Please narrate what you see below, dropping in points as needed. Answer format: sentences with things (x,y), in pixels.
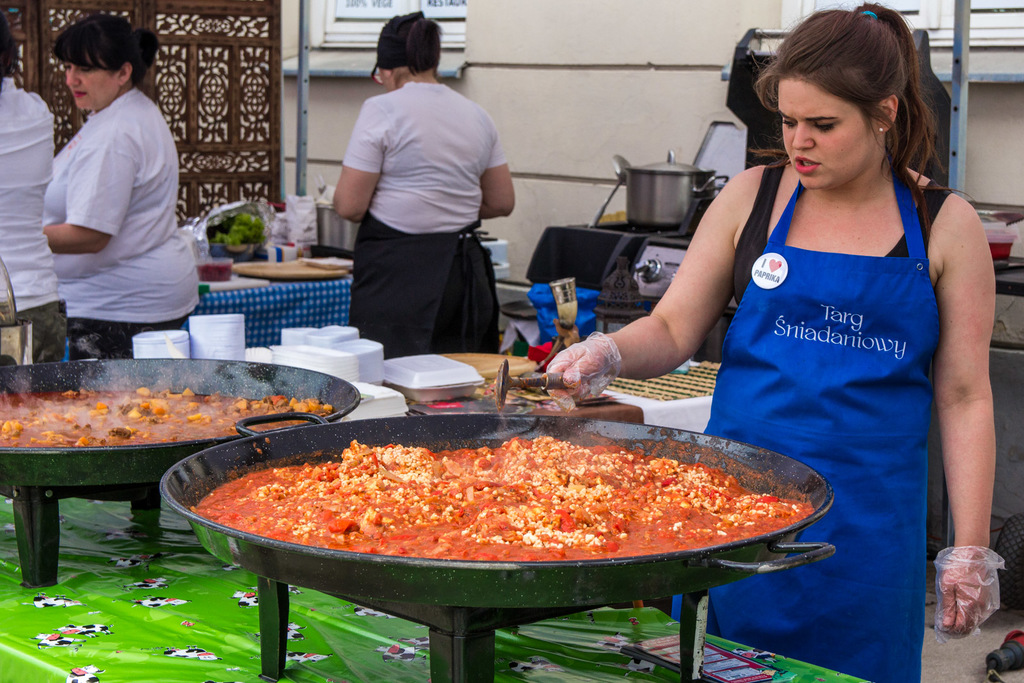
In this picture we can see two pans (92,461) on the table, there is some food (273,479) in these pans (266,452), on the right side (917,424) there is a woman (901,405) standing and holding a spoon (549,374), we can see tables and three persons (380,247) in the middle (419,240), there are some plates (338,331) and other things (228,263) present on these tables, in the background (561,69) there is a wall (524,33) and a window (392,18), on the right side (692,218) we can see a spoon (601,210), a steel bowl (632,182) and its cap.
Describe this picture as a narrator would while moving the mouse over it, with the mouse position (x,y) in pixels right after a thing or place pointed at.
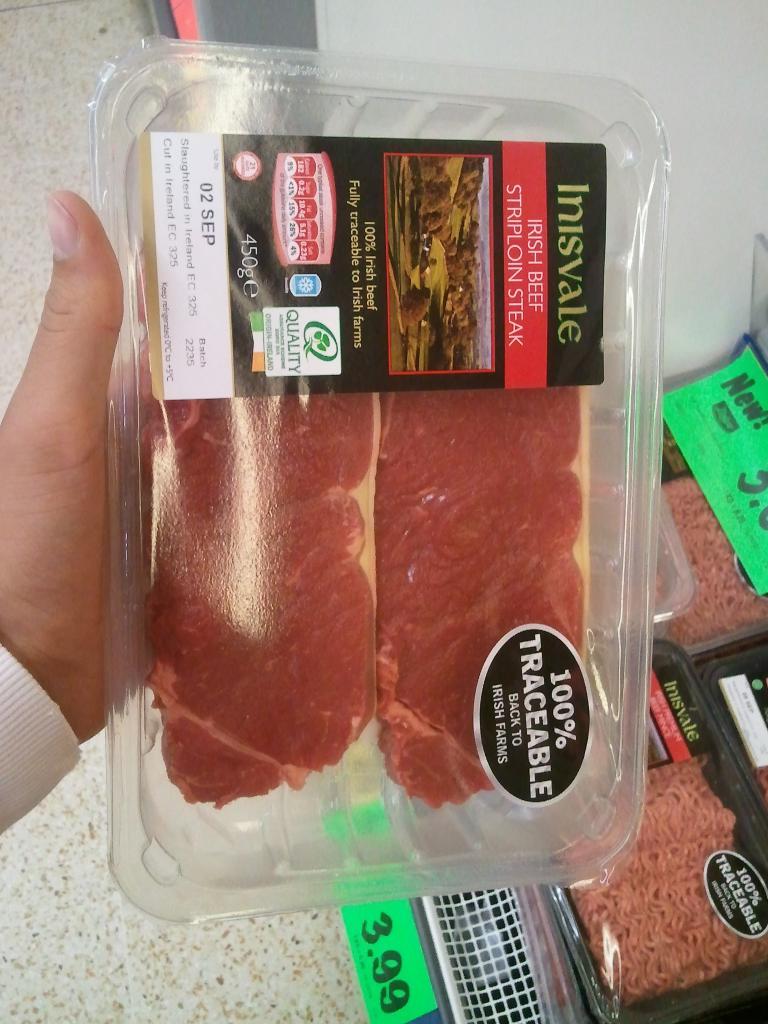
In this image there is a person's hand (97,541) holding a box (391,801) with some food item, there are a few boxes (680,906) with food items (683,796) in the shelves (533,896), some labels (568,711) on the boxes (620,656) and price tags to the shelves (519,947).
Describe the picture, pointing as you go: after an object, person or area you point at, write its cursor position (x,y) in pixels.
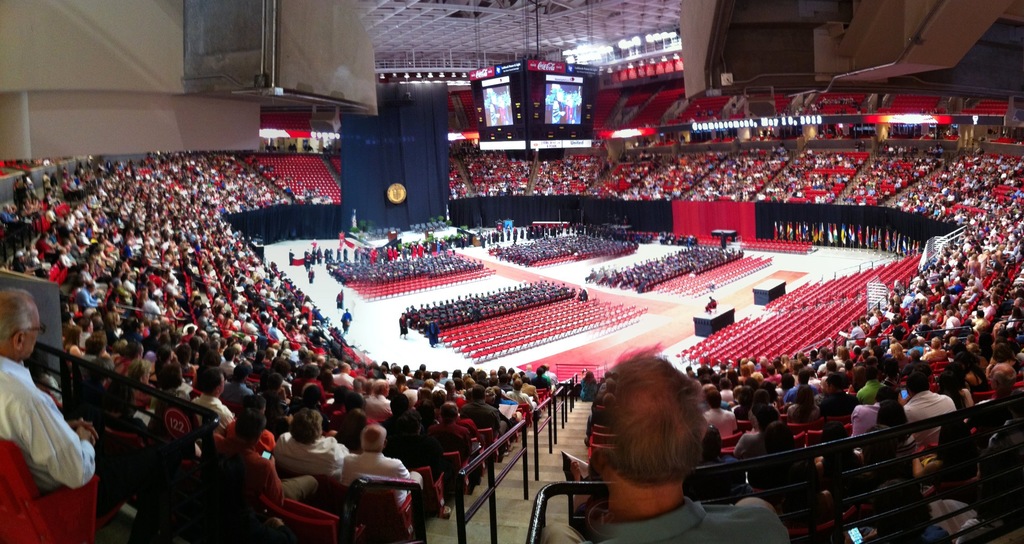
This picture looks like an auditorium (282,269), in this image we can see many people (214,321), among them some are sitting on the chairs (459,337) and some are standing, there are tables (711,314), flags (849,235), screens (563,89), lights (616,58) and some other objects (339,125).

* [JOB]
Leave the pictures aside and output each entry exactly as it stands.

* [REPLY TO THE TASK]
Please narrate what you see below, dropping in points as needed. Answer format: sentences with things (x,y), in pixels.
In this picture we can see two pans (92,461) on the table, there is some food (273,479) in these pans (266,452), on the right side (917,424) there is a woman (901,405) standing and holding a spoon (549,374), we can see tables and three persons (380,247) in the middle (419,240), there are some plates (338,331) and other things (228,263) present on these tables, in the background (561,69) there is a wall (524,33) and a window (392,18), on the right side (692,218) we can see a spoon (601,210), a steel bowl (632,182) and its cap.
Describe this picture as a narrator would while moving the mouse over it, with the mouse position (x,y) in pixels right after a thing or place pointed at.
In this image there is a person's hand (97,541) holding a box (391,801) with some food item, there are a few boxes (680,906) with food items (683,796) in the shelves (533,896), some labels (568,711) on the boxes (620,656) and price tags to the shelves (519,947).
Describe the picture, pointing as you go: after an object, person or area you point at, write its cursor position (x,y) in pixels.
This picture looks like an auditorium (282,269), in this image we can see many people (214,321), among them some are sitting on the chairs (459,337) and some are standing, there are tables (711,314), flags (849,235), screens (563,89), lights (616,58) and some other objects (339,125).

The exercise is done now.